Ernüchternder Börsengang: SMAG ruft verhaltenes Investoreninteresse hervor
Wichtige Fakten
- • SMAG-Aktien starteten mit 35 Euro, weit unter dem Ausgabepreis von 46 Euro.
- • Das Unternehmen ist zu über 99% im Rüstungsgeschäft tätig, baut mobile Antennensysteme.
- • Rüstungsaktien erlebten zuletzt Abverkäufe, KNDS sagte Börsengang ab.
SMAG-Börsengang: Start unter Ausgabepreis
Der Börsengang des Salzgitter Rüstungsunternehmens SMAG Mobile Antenna Masts AG verlief verhalten. Der erste Aktienkurs lag mit 35 Euro deutlich unter dem festgelegten Ausgabepreis von 46 Euro, da sich zunächst zu wenige Käufer fanden. Vorstandschef Ulrich Feindt zeigte sich dennoch zufrieden, an der Börse notiert zu sein. Das Unternehmen, das zu über 99 Prozent mobile Antennensysteme für militärische Einsätze herstellt, sieht in dem Börsengang eine Chance für Wachstum und Marktexpansion.

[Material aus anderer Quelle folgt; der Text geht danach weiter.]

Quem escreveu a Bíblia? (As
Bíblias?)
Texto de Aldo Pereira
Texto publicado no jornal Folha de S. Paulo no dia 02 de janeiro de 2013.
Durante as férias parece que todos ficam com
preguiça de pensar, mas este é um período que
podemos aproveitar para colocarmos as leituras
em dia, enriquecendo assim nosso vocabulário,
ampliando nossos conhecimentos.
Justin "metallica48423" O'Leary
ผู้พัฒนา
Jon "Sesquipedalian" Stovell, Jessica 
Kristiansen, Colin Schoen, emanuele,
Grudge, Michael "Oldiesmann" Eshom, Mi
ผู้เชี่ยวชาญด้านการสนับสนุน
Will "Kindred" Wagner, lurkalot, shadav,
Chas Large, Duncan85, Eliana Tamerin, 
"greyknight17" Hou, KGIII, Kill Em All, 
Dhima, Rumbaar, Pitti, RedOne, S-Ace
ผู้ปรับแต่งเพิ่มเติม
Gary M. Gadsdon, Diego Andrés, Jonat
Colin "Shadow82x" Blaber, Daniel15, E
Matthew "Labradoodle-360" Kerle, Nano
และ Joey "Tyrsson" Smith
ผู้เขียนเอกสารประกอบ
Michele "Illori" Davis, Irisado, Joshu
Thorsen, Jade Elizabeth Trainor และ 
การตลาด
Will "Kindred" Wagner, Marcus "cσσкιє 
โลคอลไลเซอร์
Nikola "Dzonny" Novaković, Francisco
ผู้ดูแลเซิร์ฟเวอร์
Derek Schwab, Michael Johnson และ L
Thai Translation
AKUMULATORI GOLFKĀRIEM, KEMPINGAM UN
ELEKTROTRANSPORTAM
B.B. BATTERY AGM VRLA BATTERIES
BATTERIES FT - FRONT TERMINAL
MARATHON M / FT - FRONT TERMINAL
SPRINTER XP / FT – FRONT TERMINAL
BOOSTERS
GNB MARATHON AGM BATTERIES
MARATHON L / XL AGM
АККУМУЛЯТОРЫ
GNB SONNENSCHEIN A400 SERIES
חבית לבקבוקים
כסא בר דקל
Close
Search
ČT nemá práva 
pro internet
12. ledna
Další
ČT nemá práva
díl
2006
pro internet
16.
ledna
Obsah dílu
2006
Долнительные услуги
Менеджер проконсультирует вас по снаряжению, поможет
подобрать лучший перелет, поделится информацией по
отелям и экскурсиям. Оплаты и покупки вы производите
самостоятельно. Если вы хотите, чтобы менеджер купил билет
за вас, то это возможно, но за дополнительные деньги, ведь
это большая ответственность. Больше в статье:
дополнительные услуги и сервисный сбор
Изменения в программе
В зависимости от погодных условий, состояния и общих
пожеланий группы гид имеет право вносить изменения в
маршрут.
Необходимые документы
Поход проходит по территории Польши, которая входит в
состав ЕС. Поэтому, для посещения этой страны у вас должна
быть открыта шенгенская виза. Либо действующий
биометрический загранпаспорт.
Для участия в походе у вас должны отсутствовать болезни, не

Branchentrend: Rüstungsinvestments gespalten
Während die Aktien traditioneller Rüstungskonzerne zuletzt unter Druck standen und der Panzerbauer KNDS seinen Börsengang verschob, fließt deutlich Kapital in KI-gestützte Defence-Startups. So sammelte der Münchner Drohnenhersteller Helsing insgesamt 1,8 Milliarden Dollar ein, mit einer Bewertung von 18 Milliarden Dollar. Volkswagen-Ökonom Carsten Brzeski bezweifelt jedoch, dass die Rüstungsindustrie allein die wegfallenden Arbeitsplätze in der Automobilbranche kompensieren kann.